Pengamat mengatakan RUU Ciptaker akan meningkatkan pekerjaan, inilah alasannya

Jakarta TRIBUNNEWS.COM-Pengamat Ekonomi Politik Center for Strategic and International Studies (CSIS) Yose Rizal Damuri mengatakan, adanya Undang-Undang Komprehensif tentang Penciptaan Lapangan Kerja (RUU Ciptaker) akan menghadirkan lapangan kerja baru bagi masyarakat. Joseph mengatakan bahwa kebijakan ketenagakerjaan selama ini terlalu konstruktif. Oleh karena itu, “Ciptaker Act” akan melanggar aturan yang selama ini membatasi kesempatan kerja terbuka.

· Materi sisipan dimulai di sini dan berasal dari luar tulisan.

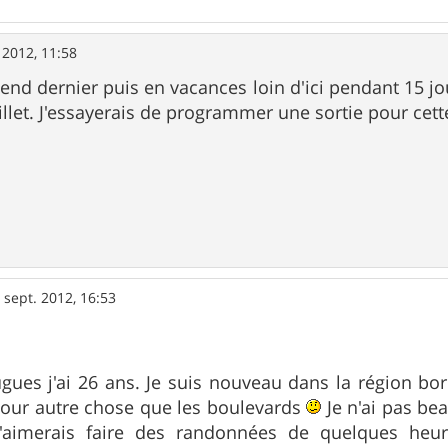
. 2012, 11:58
end dernier puis en vacances loin d'ici pendant 15 jou
illet. J'essayerais de programmer une sortie pour cett
 sept. 2012, 16:53
gues j'ai 26 ans. Je suis nouveau dans la région bor
 pour autre chose que les boulevards
Je n'ai pas be
..j'aimerais faire des randonnées de quelques he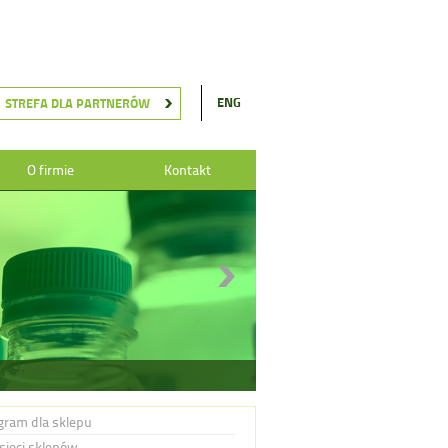
ENG
STREFA DLA PARTNERÓW
O firmie
Kontakt
gram dla sklepu
 sieci sklepów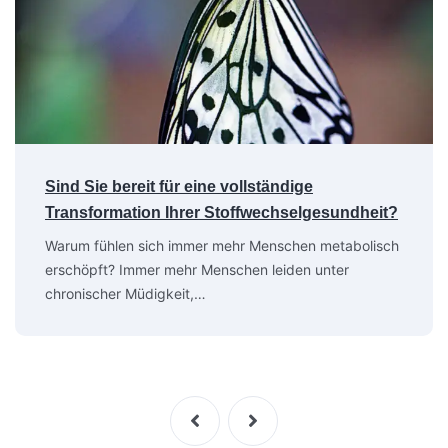
Sind Sie bereit für eine vollständige
Transformation Ihrer Stoffwechselgesundheit?
Warum fühlen sich immer mehr Menschen metabolisch
erschöpft? Immer mehr Menschen leiden unter
chronischer Müdigkeit,…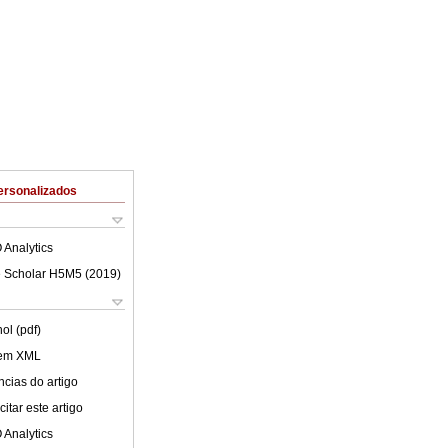
ersonalizados
 Analytics
 Scholar H5M5 (
2019
)
ol (pdf)
 em XML
cias do artigo
itar este artigo
 Analytics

Baca: Ciptakan Tenaga Kerja yang Terampil, Sinergi BBPLK Bandung dengan Dunia Usaha- “Seharusnya Lindungi TKI, Tapi Kebalikannya Memang” Bisa Lindungi TKI yang Sudah Bekerja, Tapi Bikin Dunia Bisnis Enggan Atau enggan merekrut tenaga baru, “kata Joseph kepada wartawan, Rabu (19/8). Terus melihat perannya dalam perekonomian Indonesia berangsur-angsur berkurang. Sebelum krisis 1998, industri manufaktur menciptakan lebih dari 250.000 pekerjaan setiap tahun. Pekerjaan.

Selama periode ini, dari tahun 2000 hingga 2012, manufaktur hanya dapat menciptakan kurang dari 50.000 pekerjaan. Dia berkata: “Setelah 2012, industri manufaktur dapat menghasilkan 150.000 hasil tahunan. “Artinya ekonomi kita tumbuh pesat, tapi tanpa pertumbuhan tidak akan ada penciptaan lapangan kerja. Menaker: RUU penciptaan lapangan kerja masuk DPR Baleg

Yose mengatakan setelah adanya RUU Ciptaker bertujuan untuk memperbaiki lingkungan bisnis dan investasi di Indonesia.Menurutnya, akumulasi modal atau investasi Indonesia selalu lebih rendah dari Negara Asia Tenggara lainnya.

“Kemudian, kami juga melihat bahwa produktivitas Indonesia seringkali sangat rendah. Mengapa sangat rendah? Karena biaya menjalankan bisnis tinggi, biaya menjalankan bisnis rendah. Upayanya tinggi, ”kata Yose. Ciptaker juga menyelesaikan persoalan tumpang tindih regulasi, izin investasi, dan regulasi yang tidak kondusif bagi investasi di tingkat daerah.